If management had a valid, legal reason for telling the sorehead to leave their property, they may win in court – after spending $50,000 on a lawyer. Or they may cut their losses and agree to a settlement.
Regardless, they will think twice before refusing service to anyone else in our “free country.”
In fact, the Colorado Civil Rights Division advises that places of public accommodation cannot “reserve the right to refuse service to anyone.”
Anti-discrimination laws were instituted with a worthy intent: to protect unfair treatment of black Americans who, in some places, were told they couldn’t buy food for their family at the local grocery store or be treated at the hometown hospital.
It’s one thing to protest if can’t feed your family without driving – or walking – to the next town but quite another to file a lawsuit when one baker doesn’t want to decorate your wedding cake but dozens of other bakers in the same city will gladly do it.
Recently, my friend Laura Carno asked compelling questions about freedom regarding Colorado’s Masterpiece Bakery which declined to bake a wedding cake for a homosexual couple:
“Who’s liberty is more important? The baker’s right to do business only with whom he wishes or the customer’s right to do business with that specific baker?”
(To be clear, baker Jack Phillips didn’t decline to do business with the couple. He offered to sell them anything in his store but didn’t want to create a cake for a same-sex wedding.)
Phillips argues that his First Amendment rights to freedom of religion and freedom of speech are violated if he can be forced to create a cake with a message to which he objects.
In New Mexico, courts have ruled that a homosexual couple can force a specific photographer to attend and photograph their wedding against her will. In any other context, that’s kidnapping.

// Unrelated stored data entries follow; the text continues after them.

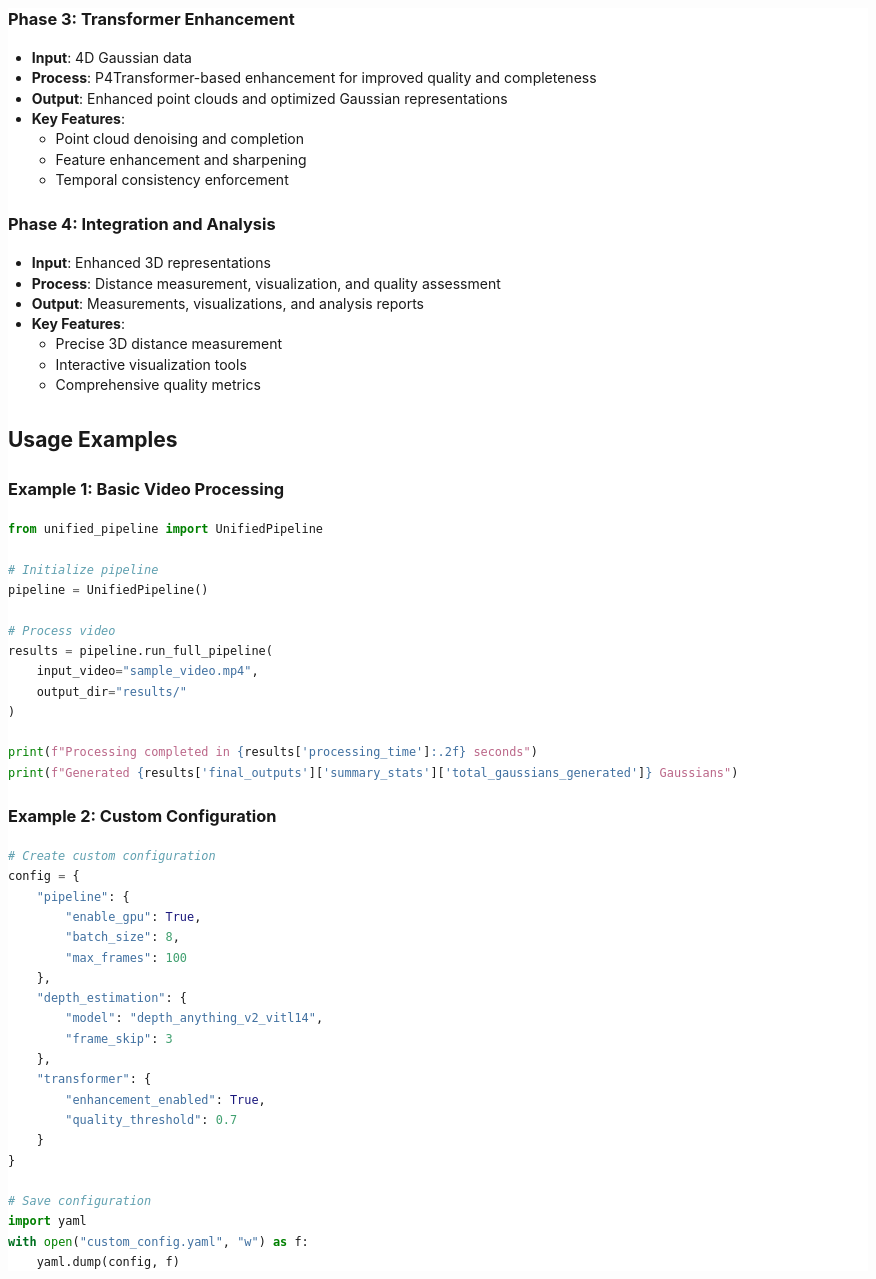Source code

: ### Phase 3: Transformer Enhancement
- **Input**: 4D Gaussian data
- **Process**: P4Transformer-based enhancement for improved quality and completeness
- **Output**: Enhanced point clouds and optimized Gaussian representations
- **Key Features**:
  - Point cloud denoising and completion
  - Feature enhancement and sharpening
  - Temporal consistency enforcement

### Phase 4: Integration and Analysis
- **Input**: Enhanced 3D representations
- **Process**: Distance measurement, visualization, and quality assessment
- **Output**: Measurements, visualizations, and analysis reports
- **Key Features**:
  - Precise 3D distance measurement
  - Interactive visualization tools
  - Comprehensive quality metrics

## Usage Examples

### Example 1: Basic Video Processing

```python
from unified_pipeline import UnifiedPipeline

# Initialize pipeline
pipeline = UnifiedPipeline()

# Process video
results = pipeline.run_full_pipeline(
    input_video="sample_video.mp4",
    output_dir="results/"
)

print(f"Processing completed in {results['processing_time']:.2f} seconds")
print(f"Generated {results['final_outputs']['summary_stats']['total_gaussians_generated']} Gaussians")
```

### Example 2: Custom Configuration

```python
# Create custom configuration
config = {
    "pipeline": {
        "enable_gpu": True,
        "batch_size": 8,
        "max_frames": 100
    },
    "depth_estimation": {
        "model": "depth_anything_v2_vitl14",
        "frame_skip": 3
    },
    "transformer": {
        "enhancement_enabled": True,
        "quality_threshold": 0.7
    }
}

# Save configuration
import yaml
with open("custom_config.yaml", "w") as f:
    yaml.dump(config, f)
```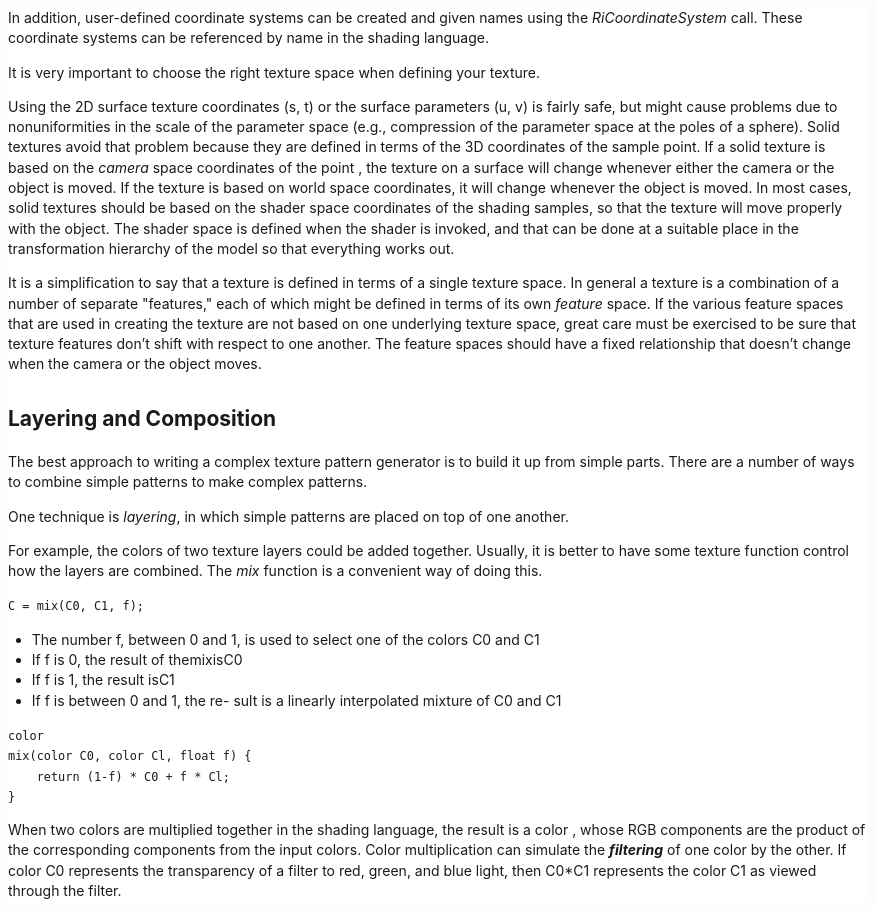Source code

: In addition, user-defined coordinate systems can be created and given names using the *RiCoordinateSystem* call. These coordinate systems can be referenced by name in the shading language.

It is very important to choose the right texture space when defining your texture.

Using the 2D surface texture coordinates (s, t) or the surface parameters (u, v) is fairly safe, but might cause problems due to nonuniformities in the scale of the parameter space (e.g., compression of the parameter space at the poles of a sphere). Solid textures avoid that problem because they are defined in terms of the 3D coordinates of the sample point.  If a solid texture is based on the *camera* space coordinates of the point , the texture on a surface will change whenever either the camera or the object is moved. If the texture is based on world space coordinates, it will change whenever the object is moved.  In most cases, solid textures should be based on the shader space coordinates of the shading samples, so that the texture will move properly with the object.  The shader space is defined when the shader is invoked, and that can be done at a suitable place in the transformation hierarchy of the model so that everything works out.

It is a simplification to say that a texture is defined in terms of a single texture space. In general a texture is a combination of a number of separate "features," each of which might be defined in terms of its own *feature* space. If the various feature spaces that are used in creating the texture are not based on one underlying texture space, great care must be exercised to be sure that texture features don’t shift with respect to one another. The feature spaces should have a fixed relationship that doesn’t change when the camera or the object moves.

<h2 id="b4a79de0915ebf290a02cc4dec4ed3cb"></h2>


## Layering and Composition

The best approach to writing a complex texture pattern generator is to build it up from simple parts. There are a number of ways to combine simple patterns to make complex patterns.

One technique is *layering*, in which simple patterns are placed on top of one another. 

For example, the colors of two texture layers could be added together. Usually, it is better to have some texture function control how the layers are combined. The *mix* function is a convenient way of doing this.

```
C = mix(C0, C1, f);
```

- The number f, between 0 and 1, is used to select one of the colors C0 and C1
- If f is 0, the result of themixisC0
- If f is 1, the result isC1
- If f is between 0 and 1, the re- sult is a linearly interpolated mixture of C0 and C1


```
color
mix(color C0, color Cl, float f) {
    return (1-f) * C0 + f * Cl;
}
```

When two colors are multiplied together in the shading language, the result is a color , whose RGB components are the product of the corresponding components from the input colors. Color multiplication can simulate the ***filtering*** of one color by the other. If color C0 represents the transparency of a filter to red, green, and blue light, then C0*C1 represents the color C1 as viewed through the filter.
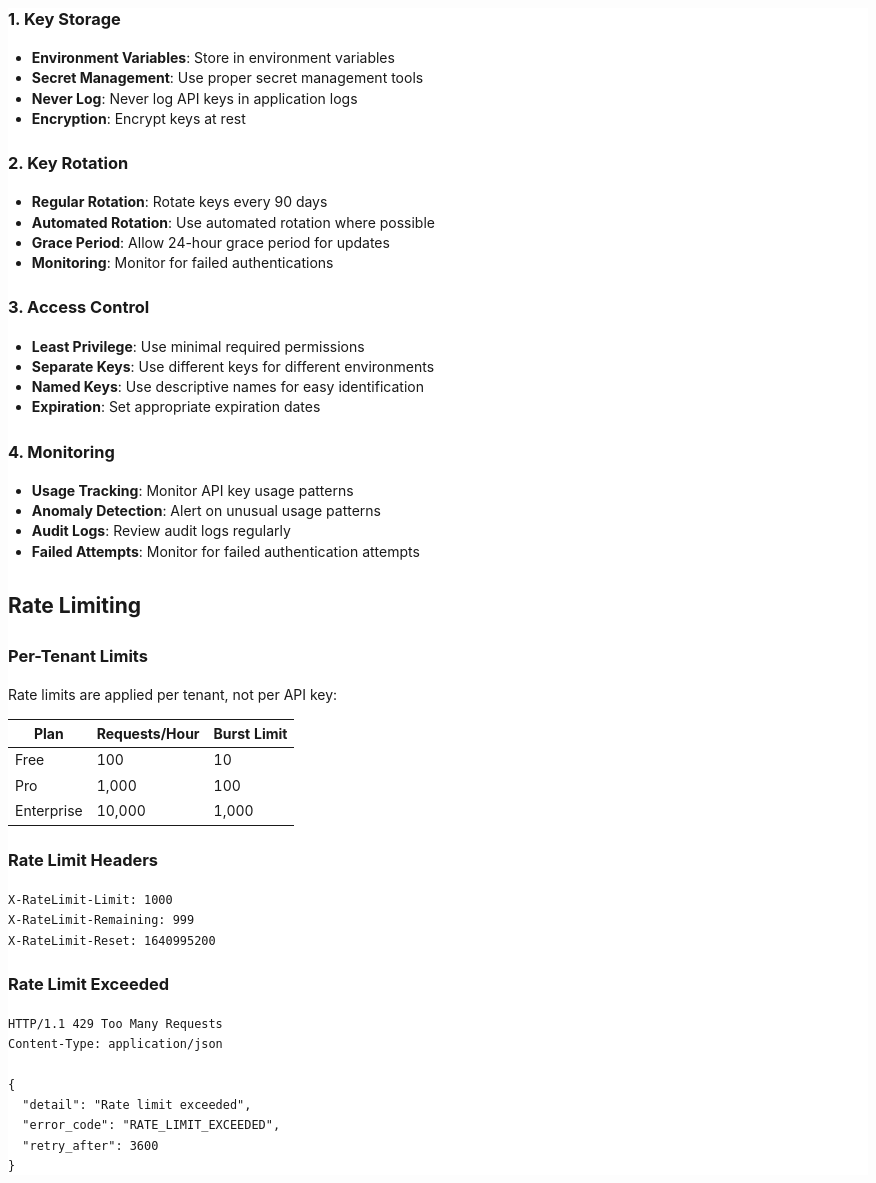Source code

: ### 1. Key Storage
- **Environment Variables**: Store in environment variables
- **Secret Management**: Use proper secret management tools
- **Never Log**: Never log API keys in application logs
- **Encryption**: Encrypt keys at rest

### 2. Key Rotation
- **Regular Rotation**: Rotate keys every 90 days
- **Automated Rotation**: Use automated rotation where possible
- **Grace Period**: Allow 24-hour grace period for updates
- **Monitoring**: Monitor for failed authentications

### 3. Access Control
- **Least Privilege**: Use minimal required permissions
- **Separate Keys**: Use different keys for different environments
- **Named Keys**: Use descriptive names for easy identification
- **Expiration**: Set appropriate expiration dates

### 4. Monitoring
- **Usage Tracking**: Monitor API key usage patterns
- **Anomaly Detection**: Alert on unusual usage patterns
- **Audit Logs**: Review audit logs regularly
- **Failed Attempts**: Monitor for failed authentication attempts

## Rate Limiting

### Per-Tenant Limits
Rate limits are applied per tenant, not per API key:

| Plan | Requests/Hour | Burst Limit |
|------|---------------|-------------|
| Free | 100 | 10 |
| Pro | 1,000 | 100 |
| Enterprise | 10,000 | 1,000 |

### Rate Limit Headers
```http
X-RateLimit-Limit: 1000
X-RateLimit-Remaining: 999
X-RateLimit-Reset: 1640995200
```

### Rate Limit Exceeded
```http
HTTP/1.1 429 Too Many Requests
Content-Type: application/json

{
  "detail": "Rate limit exceeded",
  "error_code": "RATE_LIMIT_EXCEEDED",
  "retry_after": 3600
}
```
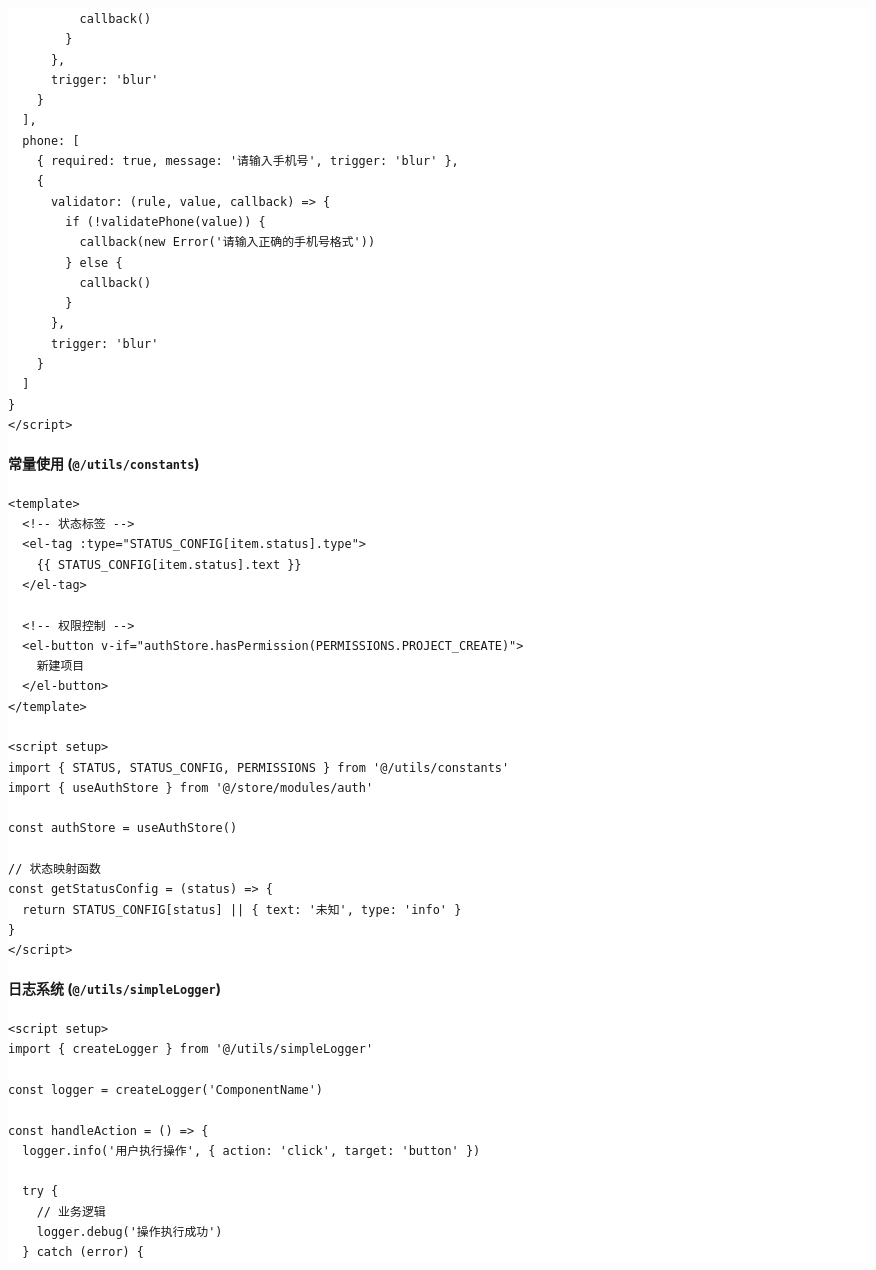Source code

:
 ```vue
          callback()
        }
      }, 
      trigger: 'blur' 
    }
  ],
  phone: [
    { required: true, message: '请输入手机号', trigger: 'blur' },
    { 
      validator: (rule, value, callback) => {
        if (!validatePhone(value)) {
          callback(new Error('请输入正确的手机号格式'))
        } else {
          callback()
        }
      }, 
      trigger: 'blur' 
    }
  ]
}
</script>
```

#### **常量使用** (`@/utils/constants`)
```vue
<template>
  <!-- 状态标签 -->
  <el-tag :type="STATUS_CONFIG[item.status].type">
    {{ STATUS_CONFIG[item.status].text }}
  </el-tag>
  
  <!-- 权限控制 -->
  <el-button v-if="authStore.hasPermission(PERMISSIONS.PROJECT_CREATE)">
    新建项目
  </el-button>
</template>

<script setup>
import { STATUS, STATUS_CONFIG, PERMISSIONS } from '@/utils/constants'
import { useAuthStore } from '@/store/modules/auth'

const authStore = useAuthStore()

// 状态映射函数
const getStatusConfig = (status) => {
  return STATUS_CONFIG[status] || { text: '未知', type: 'info' }
}
</script>
```

#### **日志系统** (`@/utils/simpleLogger`)
```vue
<script setup>
import { createLogger } from '@/utils/simpleLogger'

const logger = createLogger('ComponentName')

const handleAction = () => {
  logger.info('用户执行操作', { action: 'click', target: 'button' })
  
  try {
    // 业务逻辑
    logger.debug('操作执行成功')
  } catch (error) {
```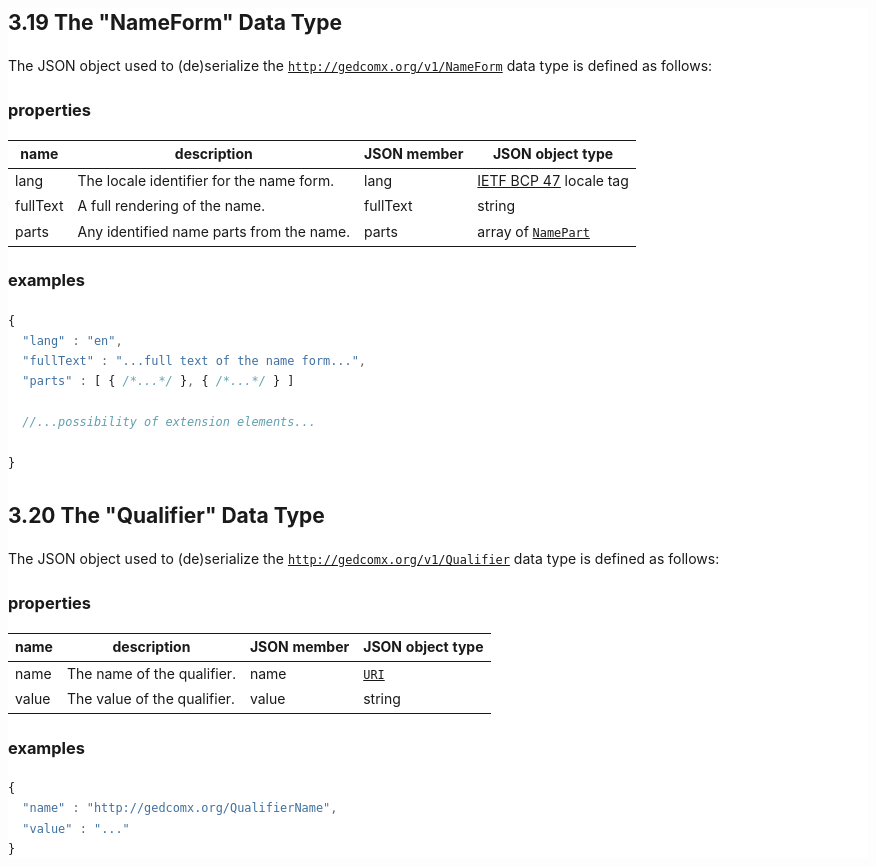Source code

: <a name="name-form"/>

## 3.19 The "NameForm" Data Type

The JSON object used to (de)serialize the [`http://gedcomx.org/v1/NameForm`](https://github.com/FamilySearch/gedcomx/blob/master/specifications/conceptual-model-specification.md#name-form)
data type is defined as follows:

### properties

name | description | JSON member | JSON object type
-----|-------------|-------------|---------
lang | The locale identifier for the name form. | lang | [IETF BCP 47](http://tools.ietf.org/html/bcp47) locale tag
fullText | A full rendering of the name. | fullText | string
parts | Any identified name parts from the name. | parts | array of [`NamePart`](#name-part)

### examples

```javascript
{
  "lang" : "en",
  "fullText" : "...full text of the name form...",
  "parts" : [ { /*...*/ }, { /*...*/ } ]

  //...possibility of extension elements...

}
```
<a name="qualifier"/>

## 3.20 The "Qualifier" Data Type

The JSON object used to (de)serialize the [`http://gedcomx.org/v1/Qualifier`](https://github.com/FamilySearch/gedcomx/blob/master/specifications/conceptual-model-specification.md#qualifier)
data type is defined as follows:

### properties

name | description | JSON member | JSON object type
-----|-------------|-------------|---------
name | The name of the qualifier. | name | [`URI`](#uri)
value | The value of the qualifier. | value | string

### examples

```javascript
{
  "name" : "http://gedcomx.org/QualifierName",
  "value" : "..."
}
```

Carno argues that “the religious liberty argument is too exclusive. What if the baker was an atheist and didn’t want to bake the cake? Freedom covers the atheist baker as much as the Christian baker.”
That’s an excellent argument for freedom in a free country. But it today’s America, our courts and lawmakers often pit our freedoms against each other, which is contrary to a proper understanding of freedom itself.
True freedom doesn’t cost another person anything. I can say and do things you find offensive, but I can’t force you to listen or participate and you can’t force me to be silent.
But in today’s America, exercising our freedom requires special permission.
If Jack Phillips had declined to make a wedding cake for an opposite-sex couple, they would have simply found another baker because they had no claim of unlawful discrimination.
Likewise, Phillips built his case on religious freedom because in today’s twisted jurisprudence, it wasn’t good enough to say, “I just didn’t want to bake this cake.”
In a free country, life should be an ocean of freedom with small islands of laws that occasionally limit our liberty.
In America in 2015, those islands have grown into massive continents that we all must navigate while watching our freedoms steadily eroded by lawmakers and judges who swore an oath to protect them.